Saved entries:
^^^^

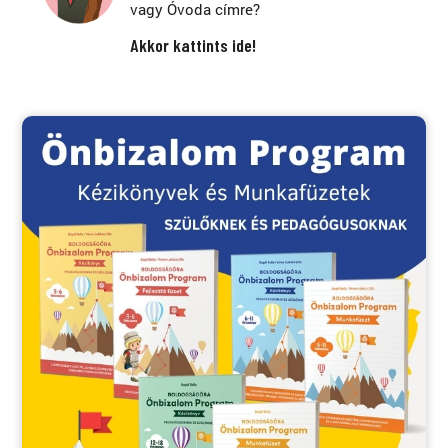
vagy Óvoda címre?
Akkor kattints ide!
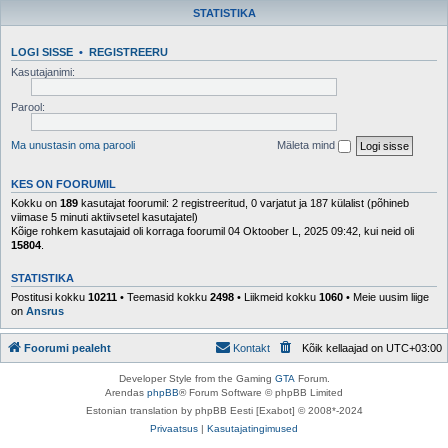
STATISTIKA
LOGI SISSE
•
REGISTREERU
Kasutajanimi:
Parool:
Ma unustasin oma parooli
Mäleta mind
KES ON FOORUMIL
Kokku on
189
kasutajat foorumil: 2 registreeritud, 0 varjatut ja 187 külalist (põhineb
viimase 5 minuti aktiivsetel kasutajatel)
Kõige rohkem kasutajaid oli korraga foorumil 04 Oktoober L, 2025 09:42, kui neid oli
15804
.
STATISTIKA
Postitusi kokku
10211
• Teemasid kokku
2498
• Liikmeid kokku
1060
• Meie uusim liige
on
Ansrus
Foorumi pealeht
Kontakt
Kõik kellaajad on
UTC+03:00
Developer Style from the Gaming
GTA
Forum.
Arendas
phpBB
® Forum Software © phpBB Limited
Estonian translation by phpBB Eesti [Exabot] © 2008*-2024
Privaatsus
|
Kasutajatingimused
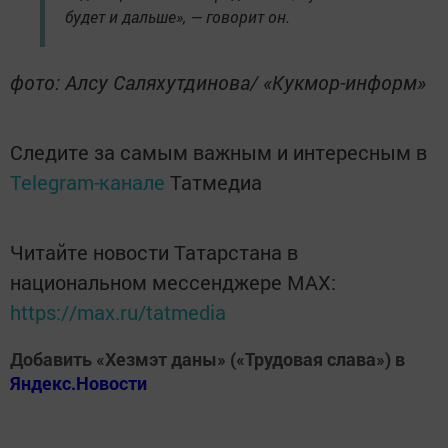
будет и дальше», — говорит он.
фото: Алсу Саляхутдинова/ «Кукмор-информ»
Следите за самым важным и интересным в
Telegram-канале
Татмедиа
Читайте новости Татарстана в
национальном мессенджере MАХ:
https://max.ru/tatmedia
Добавить «Хезмэт даны» («Трудовая слава») в
Яндекс.Новости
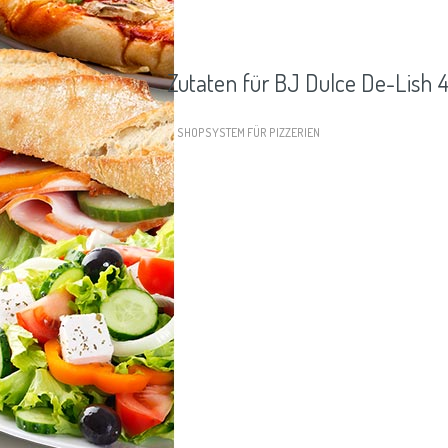
Zutaten für BJ Dulce De-Lish 
SHOPSYSTEM FÜR PIZZERIEN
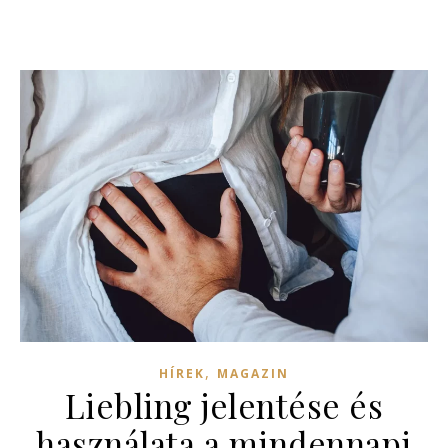
,
HÍREK
MAGAZIN
Liebling jelentése és
használata a mindennapi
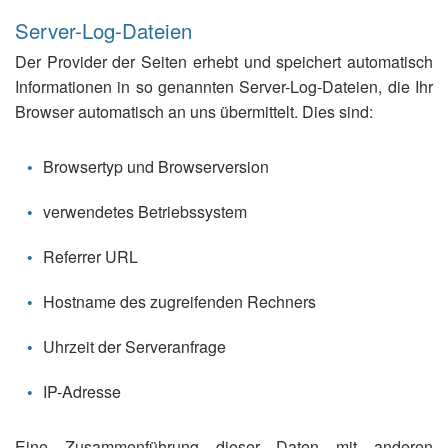
Server-Log-Dateien
Der Provider der Seiten erhebt und speichert automatisch
Informationen in so genannten Server-Log-Dateien, die Ihr
Browser automatisch an uns übermittelt. Dies sind:
Browsertyp und Browserversion
verwendetes Betriebssystem
Referrer URL
Hostname des zugreifenden Rechners
Uhrzeit der Serveranfrage
IP-Adresse
Eine Zusammenführung dieser Daten mit anderen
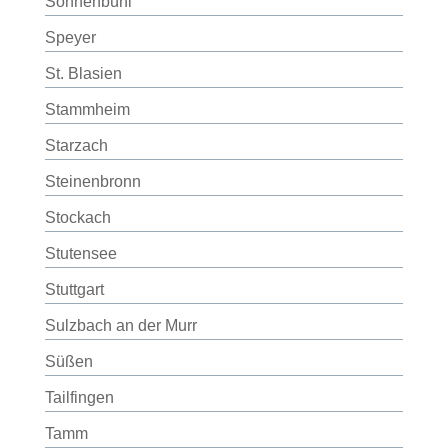
Sonnenbühl
Speyer
St. Blasien
Stammheim
Starzach
Steinenbronn
Stockach
Stutensee
Stuttgart
Sulzbach an der Murr
Süßen
Tailfingen
Tamm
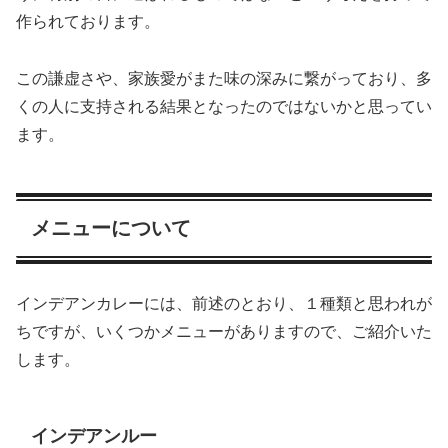
作られております。
この謙虚さや、家族愛がまた味の深みに繋がっており、多
くの人に支持される結果となったのではないかと思ってい
ます。
メニューについて
インデアンカレーには、前述のとおり、１種類と思われが
ちですが、いくつかメニューがありますので、ご紹介いた
します。
インデアンルー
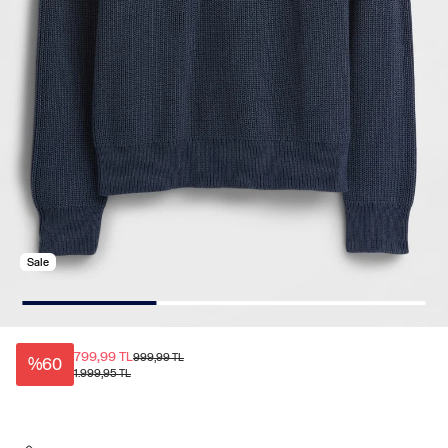
Sale
799,99 TL
999,99 TL
%60
1.999,95 TL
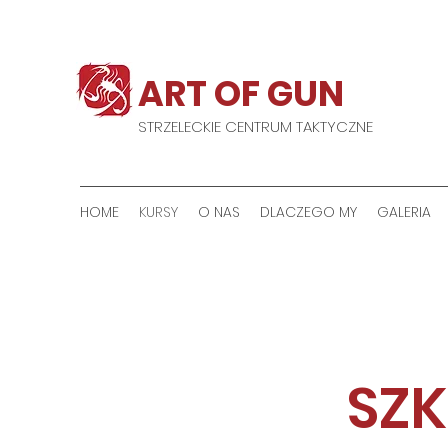
ART OF GUN
STRZELECKIE CENTRUM TAKTYCZNE
HOME
KURSY
O NAS
DLACZEGO MY
GALERIA
SZK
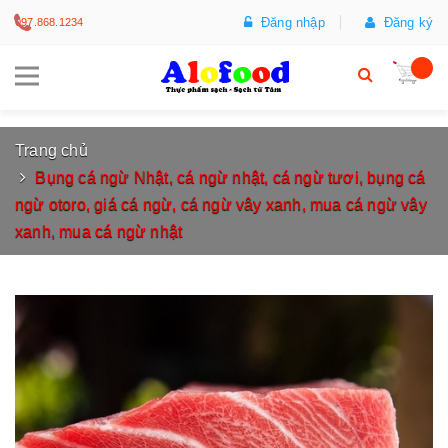
Đăng nhập
Đăng ký
097.868.1234
Trang chủ
Bụng cá ngừ Nhật, cá ngừ nhật, cá ngừ tươi, bụng cá
ngừ otoro, giá cá ngừ, cá ngừ vây xanh, mua cá ngừ vây
xanh, mua cá ngừ nhật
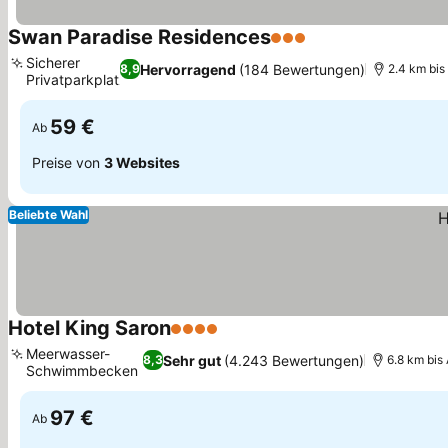
Swan Paradise Residences
3 Sterne
Preise sehen
Sicherer
Hervorragend
(184 Bewertungen)
8,9
2.4 km bis
Privatparkplatz
Preise sehen
59 €
Ab
Preise von
3 Websites
Beliebte Wahl
Hotel King Saron
4 Sterne
Preise sehen
Meerwasser-
Sehr gut
(4.243 Bewertungen)
8,3
6.8 km bis 
Schwimmbecken
Preise sehen
97 €
Ab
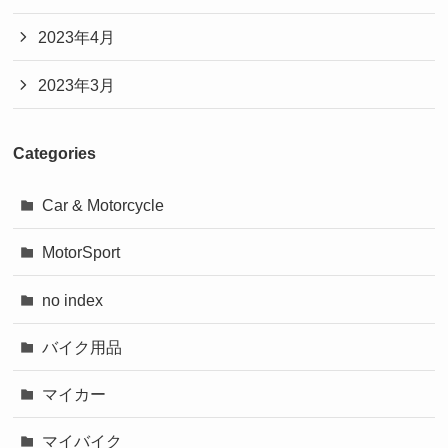
2023年4月
2023年3月
Categories
Car & Motorcycle
MotorSport
no index
バイク用品
マイカー
マイバイク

^^^^

Hand back the exact lines from the start of the entries to the line with "https://max.ru/tatmedia", both ends kept and pictures left out.

vagy Óvoda címre?
Akkor kattints ide!
STATISTIKA
LOGI SISSE
•
REGISTREERU
Kasutajanimi:
Parool:
Ma unustasin oma parooli
Mäleta mind
KES ON FOORUMIL
Kokku on
189
kasutajat foorumil: 2 registreeritud, 0 varjatut ja 187 külalist (põhineb
viimase 5 minuti aktiivsetel kasutajatel)
Kõige rohkem kasutajaid oli korraga foorumil 04 Oktoober L, 2025 09:42, kui neid oli
15804
.
STATISTIKA
Postitusi kokku
10211
• Teemasid kokku
2498
• Liikmeid kokku
1060
• Meie uusim liige
on
Ansrus
Foorumi pealeht
Kontakt
Kõik kellaajad on
UTC+03:00
Developer Style from the Gaming
GTA
Forum.
Arendas
phpBB
® Forum Software © phpBB Limited
Estonian translation by phpBB Eesti [Exabot] © 2008*-2024
Privaatsus
|
Kasutajatingimused
будет и дальше», — говорит он.
фото: Алсу Саляхутдинова/ «Кукмор-информ»
Следите за самым важным и интересным в
Telegram-канале
Татмедиа
Читайте новости Татарстана в
национальном мессенджере MАХ:
https://max.ru/tatmedia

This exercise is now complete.